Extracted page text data
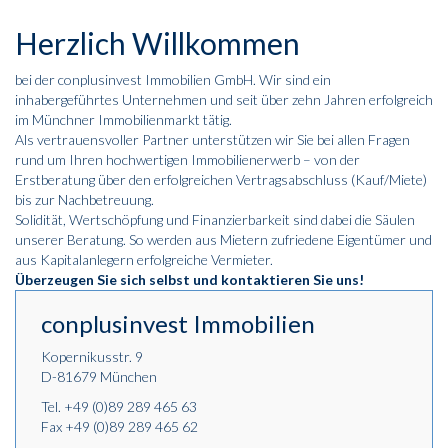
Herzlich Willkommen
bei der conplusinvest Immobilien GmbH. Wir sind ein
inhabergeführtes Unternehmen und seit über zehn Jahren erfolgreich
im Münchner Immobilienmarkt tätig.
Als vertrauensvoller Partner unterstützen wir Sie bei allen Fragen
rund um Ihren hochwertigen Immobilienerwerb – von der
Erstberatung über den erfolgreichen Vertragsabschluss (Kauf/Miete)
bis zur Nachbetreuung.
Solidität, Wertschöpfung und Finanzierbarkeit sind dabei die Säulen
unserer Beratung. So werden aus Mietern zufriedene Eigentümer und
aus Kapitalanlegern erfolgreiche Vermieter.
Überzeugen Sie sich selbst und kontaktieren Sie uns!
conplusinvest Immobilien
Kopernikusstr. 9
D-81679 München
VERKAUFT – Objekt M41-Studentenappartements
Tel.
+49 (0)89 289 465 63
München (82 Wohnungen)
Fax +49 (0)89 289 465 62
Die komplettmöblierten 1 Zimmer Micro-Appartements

...

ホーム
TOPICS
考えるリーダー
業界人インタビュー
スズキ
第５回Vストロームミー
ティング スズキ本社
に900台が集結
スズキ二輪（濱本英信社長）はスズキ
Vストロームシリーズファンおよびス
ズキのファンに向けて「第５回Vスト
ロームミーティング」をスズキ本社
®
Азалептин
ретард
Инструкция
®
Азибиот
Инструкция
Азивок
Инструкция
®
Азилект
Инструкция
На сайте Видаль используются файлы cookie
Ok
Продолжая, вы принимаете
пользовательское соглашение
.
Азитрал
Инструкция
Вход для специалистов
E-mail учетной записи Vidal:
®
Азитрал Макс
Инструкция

* * *

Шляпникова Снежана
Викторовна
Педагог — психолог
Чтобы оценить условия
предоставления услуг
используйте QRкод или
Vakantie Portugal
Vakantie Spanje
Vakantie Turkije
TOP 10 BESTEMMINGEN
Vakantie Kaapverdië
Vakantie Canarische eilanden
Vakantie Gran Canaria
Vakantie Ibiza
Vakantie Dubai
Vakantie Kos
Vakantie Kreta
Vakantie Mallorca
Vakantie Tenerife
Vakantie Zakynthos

Exercise instructions
Take the line above containing "Herzlich Willkommen", the line containing "Die komplettmöblierten 1", and all lines in between, and copy them exactly without anything else.

The completed task
Herzlich Willkommen
bei der conplusinvest Immobilien GmbH. Wir sind ein
inhabergeführtes Unternehmen und seit über zehn Jahren erfolgreich
im Münchner Immobilienmarkt tätig.
Als vertrauensvoller Partner unterstützen wir Sie bei allen Fragen
rund um Ihren hochwertigen Immobilienerwerb – von der
Erstberatung über den erfolgreichen Vertragsabschluss (Kauf/Miete)
bis zur Nachbetreuung.
Solidität, Wertschöpfung und Finanzierbarkeit sind dabei die Säulen
unserer Beratung. So werden aus Mietern zufriedene Eigentümer und
aus Kapitalanlegern erfolgreiche Vermieter.
Überzeugen Sie sich selbst und kontaktieren Sie uns!
conplusinvest Immobilien
Kopernikusstr. 9
D-81679 München
VERKAUFT – Objekt M41-Studentenappartements
Tel.
+49 (0)89 289 465 63
München (82 Wohnungen)
Fax +49 (0)89 289 465 62
Die komplettmöblierten 1 Zimmer Micro-Appartements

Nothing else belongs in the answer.